EXERCISE DESCRIPTION => Copy, exactly and without additions, every line in the records below from the one holding "with depth, accountability, and purpose." through the one holding "child of such", both ends included.

SOURCE RECORDS =>

- - -

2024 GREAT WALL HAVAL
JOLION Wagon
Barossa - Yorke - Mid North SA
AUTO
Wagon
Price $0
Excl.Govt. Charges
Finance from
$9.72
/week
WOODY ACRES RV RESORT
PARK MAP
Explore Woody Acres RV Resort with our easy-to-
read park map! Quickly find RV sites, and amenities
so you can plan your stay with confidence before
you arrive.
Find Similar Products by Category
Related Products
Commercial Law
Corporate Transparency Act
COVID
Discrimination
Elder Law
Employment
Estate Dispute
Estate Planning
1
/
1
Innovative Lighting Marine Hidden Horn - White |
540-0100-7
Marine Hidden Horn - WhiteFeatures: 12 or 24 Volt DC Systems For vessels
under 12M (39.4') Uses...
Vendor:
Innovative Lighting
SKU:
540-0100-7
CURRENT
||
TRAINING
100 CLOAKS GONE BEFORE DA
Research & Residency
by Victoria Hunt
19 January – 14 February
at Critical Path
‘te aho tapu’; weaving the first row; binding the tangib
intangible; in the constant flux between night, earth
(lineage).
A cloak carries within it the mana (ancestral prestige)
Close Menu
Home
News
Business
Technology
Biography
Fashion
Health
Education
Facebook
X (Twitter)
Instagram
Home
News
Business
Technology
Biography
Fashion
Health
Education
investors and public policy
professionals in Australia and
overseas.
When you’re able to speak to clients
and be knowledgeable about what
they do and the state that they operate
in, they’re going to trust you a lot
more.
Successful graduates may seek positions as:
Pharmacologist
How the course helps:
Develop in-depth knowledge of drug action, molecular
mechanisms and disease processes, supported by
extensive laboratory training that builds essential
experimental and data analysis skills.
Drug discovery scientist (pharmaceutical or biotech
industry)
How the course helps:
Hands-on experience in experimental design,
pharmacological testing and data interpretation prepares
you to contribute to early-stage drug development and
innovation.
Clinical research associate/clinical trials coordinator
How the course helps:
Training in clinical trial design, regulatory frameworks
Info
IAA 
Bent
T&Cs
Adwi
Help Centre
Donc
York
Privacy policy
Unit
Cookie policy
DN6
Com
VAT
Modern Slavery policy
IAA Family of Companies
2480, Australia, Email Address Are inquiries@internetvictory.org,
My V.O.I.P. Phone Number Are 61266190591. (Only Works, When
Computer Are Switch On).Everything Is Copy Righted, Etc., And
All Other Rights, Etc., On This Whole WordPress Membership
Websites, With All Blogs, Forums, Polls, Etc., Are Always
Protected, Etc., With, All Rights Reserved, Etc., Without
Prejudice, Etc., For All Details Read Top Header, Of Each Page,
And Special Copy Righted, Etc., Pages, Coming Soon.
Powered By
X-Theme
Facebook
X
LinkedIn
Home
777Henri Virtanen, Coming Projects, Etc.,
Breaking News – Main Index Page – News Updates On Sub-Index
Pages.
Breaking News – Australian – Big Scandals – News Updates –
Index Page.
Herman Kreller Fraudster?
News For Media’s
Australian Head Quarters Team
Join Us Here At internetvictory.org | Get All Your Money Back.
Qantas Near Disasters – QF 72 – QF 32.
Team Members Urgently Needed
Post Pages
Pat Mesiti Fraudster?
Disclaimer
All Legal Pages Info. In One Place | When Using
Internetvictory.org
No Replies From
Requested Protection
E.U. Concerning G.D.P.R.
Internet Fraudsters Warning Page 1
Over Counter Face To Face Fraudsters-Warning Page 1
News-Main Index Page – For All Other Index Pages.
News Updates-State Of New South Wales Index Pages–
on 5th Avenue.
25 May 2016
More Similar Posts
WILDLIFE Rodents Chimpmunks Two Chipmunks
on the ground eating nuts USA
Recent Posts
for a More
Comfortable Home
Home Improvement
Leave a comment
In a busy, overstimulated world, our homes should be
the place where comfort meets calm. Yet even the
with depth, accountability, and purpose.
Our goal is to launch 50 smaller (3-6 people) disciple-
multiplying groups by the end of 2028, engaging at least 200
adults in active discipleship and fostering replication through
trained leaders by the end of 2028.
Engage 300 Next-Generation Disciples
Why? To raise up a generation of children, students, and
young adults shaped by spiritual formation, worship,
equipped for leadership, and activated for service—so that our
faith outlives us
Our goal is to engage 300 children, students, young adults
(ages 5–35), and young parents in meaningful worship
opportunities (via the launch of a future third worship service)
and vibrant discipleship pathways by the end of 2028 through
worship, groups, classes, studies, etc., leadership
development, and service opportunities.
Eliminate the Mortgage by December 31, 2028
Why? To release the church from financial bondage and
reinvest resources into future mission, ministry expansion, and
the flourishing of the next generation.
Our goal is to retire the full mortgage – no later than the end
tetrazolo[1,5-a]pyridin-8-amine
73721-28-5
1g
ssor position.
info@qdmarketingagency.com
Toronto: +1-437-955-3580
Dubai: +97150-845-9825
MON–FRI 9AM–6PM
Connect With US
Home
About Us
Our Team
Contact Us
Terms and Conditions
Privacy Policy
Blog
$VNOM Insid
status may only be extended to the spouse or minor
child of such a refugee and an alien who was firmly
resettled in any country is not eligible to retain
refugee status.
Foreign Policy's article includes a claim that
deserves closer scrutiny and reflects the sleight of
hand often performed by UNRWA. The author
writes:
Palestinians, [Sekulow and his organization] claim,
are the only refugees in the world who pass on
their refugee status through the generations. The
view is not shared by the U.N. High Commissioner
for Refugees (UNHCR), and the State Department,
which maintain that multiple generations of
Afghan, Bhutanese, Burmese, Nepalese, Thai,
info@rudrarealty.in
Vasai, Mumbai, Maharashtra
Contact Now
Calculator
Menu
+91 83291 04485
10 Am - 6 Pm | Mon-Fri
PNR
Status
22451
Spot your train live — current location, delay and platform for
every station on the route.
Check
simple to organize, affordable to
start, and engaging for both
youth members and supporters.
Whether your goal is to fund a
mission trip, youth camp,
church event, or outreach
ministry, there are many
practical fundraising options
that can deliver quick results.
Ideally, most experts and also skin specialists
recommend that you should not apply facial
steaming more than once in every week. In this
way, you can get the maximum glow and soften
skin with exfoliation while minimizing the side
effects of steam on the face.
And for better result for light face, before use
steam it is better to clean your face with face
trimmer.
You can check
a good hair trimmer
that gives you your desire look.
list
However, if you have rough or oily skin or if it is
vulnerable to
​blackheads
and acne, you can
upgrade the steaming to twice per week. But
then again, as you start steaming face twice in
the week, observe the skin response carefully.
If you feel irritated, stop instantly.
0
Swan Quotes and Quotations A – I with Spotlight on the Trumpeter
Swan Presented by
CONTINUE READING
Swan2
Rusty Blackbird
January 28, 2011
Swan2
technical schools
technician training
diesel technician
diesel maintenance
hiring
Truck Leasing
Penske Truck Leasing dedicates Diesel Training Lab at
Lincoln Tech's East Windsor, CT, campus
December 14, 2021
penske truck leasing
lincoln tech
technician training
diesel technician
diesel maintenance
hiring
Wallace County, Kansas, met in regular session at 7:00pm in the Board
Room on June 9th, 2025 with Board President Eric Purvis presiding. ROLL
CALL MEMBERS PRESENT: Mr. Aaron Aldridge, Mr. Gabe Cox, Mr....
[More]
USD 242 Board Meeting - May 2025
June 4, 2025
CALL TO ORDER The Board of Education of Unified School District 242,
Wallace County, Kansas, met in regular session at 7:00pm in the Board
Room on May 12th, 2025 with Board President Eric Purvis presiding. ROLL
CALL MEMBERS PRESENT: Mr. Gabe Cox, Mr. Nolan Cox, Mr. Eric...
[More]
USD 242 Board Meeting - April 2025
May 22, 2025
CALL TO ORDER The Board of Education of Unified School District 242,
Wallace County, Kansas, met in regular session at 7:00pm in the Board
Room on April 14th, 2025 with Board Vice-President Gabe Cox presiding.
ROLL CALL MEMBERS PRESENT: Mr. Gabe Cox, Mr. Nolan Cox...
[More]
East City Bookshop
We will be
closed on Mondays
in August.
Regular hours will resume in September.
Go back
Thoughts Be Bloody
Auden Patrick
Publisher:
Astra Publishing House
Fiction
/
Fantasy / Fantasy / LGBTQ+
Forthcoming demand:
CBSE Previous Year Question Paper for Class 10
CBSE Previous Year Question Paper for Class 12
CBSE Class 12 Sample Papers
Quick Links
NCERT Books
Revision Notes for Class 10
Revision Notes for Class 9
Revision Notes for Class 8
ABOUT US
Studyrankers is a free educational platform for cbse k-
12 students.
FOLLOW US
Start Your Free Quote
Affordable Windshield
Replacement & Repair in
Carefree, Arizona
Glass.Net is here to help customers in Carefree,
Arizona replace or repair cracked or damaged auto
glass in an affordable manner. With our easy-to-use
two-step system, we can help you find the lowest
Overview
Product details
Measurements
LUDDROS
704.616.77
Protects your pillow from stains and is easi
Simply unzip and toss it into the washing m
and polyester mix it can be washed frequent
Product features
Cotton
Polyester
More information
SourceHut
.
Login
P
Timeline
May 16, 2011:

- - -

ANSWER TO THIS TASK =>
with depth, accountability, and purpose.
Our goal is to launch 50 smaller (3-6 people) disciple-
multiplying groups by the end of 2028, engaging at least 200
adults in active discipleship and fostering replication through
trained leaders by the end of 2028.
Engage 300 Next-Generation Disciples
Why? To raise up a generation of children, students, and
young adults shaped by spiritual formation, worship,
equipped for leadership, and activated for service—so that our
faith outlives us
Our goal is to engage 300 children, students, young adults
(ages 5–35), and young parents in meaningful worship
opportunities (via the launch of a future third worship service)
and vibrant discipleship pathways by the end of 2028 through
worship, groups, classes, studies, etc., leadership
development, and service opportunities.
Eliminate the Mortgage by December 31, 2028
Why? To release the church from financial bondage and
reinvest resources into future mission, ministry expansion, and
the flourishing of the next generation.
Our goal is to retire the full mortgage – no later than the end
tetrazolo[1,5-a]pyridin-8-amine
73721-28-5
1g
ssor position.
info@qdmarketingagency.com
Toronto: +1-437-955-3580
Dubai: +97150-845-9825
MON–FRI 9AM–6PM
Connect With US
Home
About Us
Our Team
Contact Us
Terms and Conditions
Privacy Policy
Blog
$VNOM Insid
status may only be extended to the spouse or minor
child of such a refugee and an alien who was firmly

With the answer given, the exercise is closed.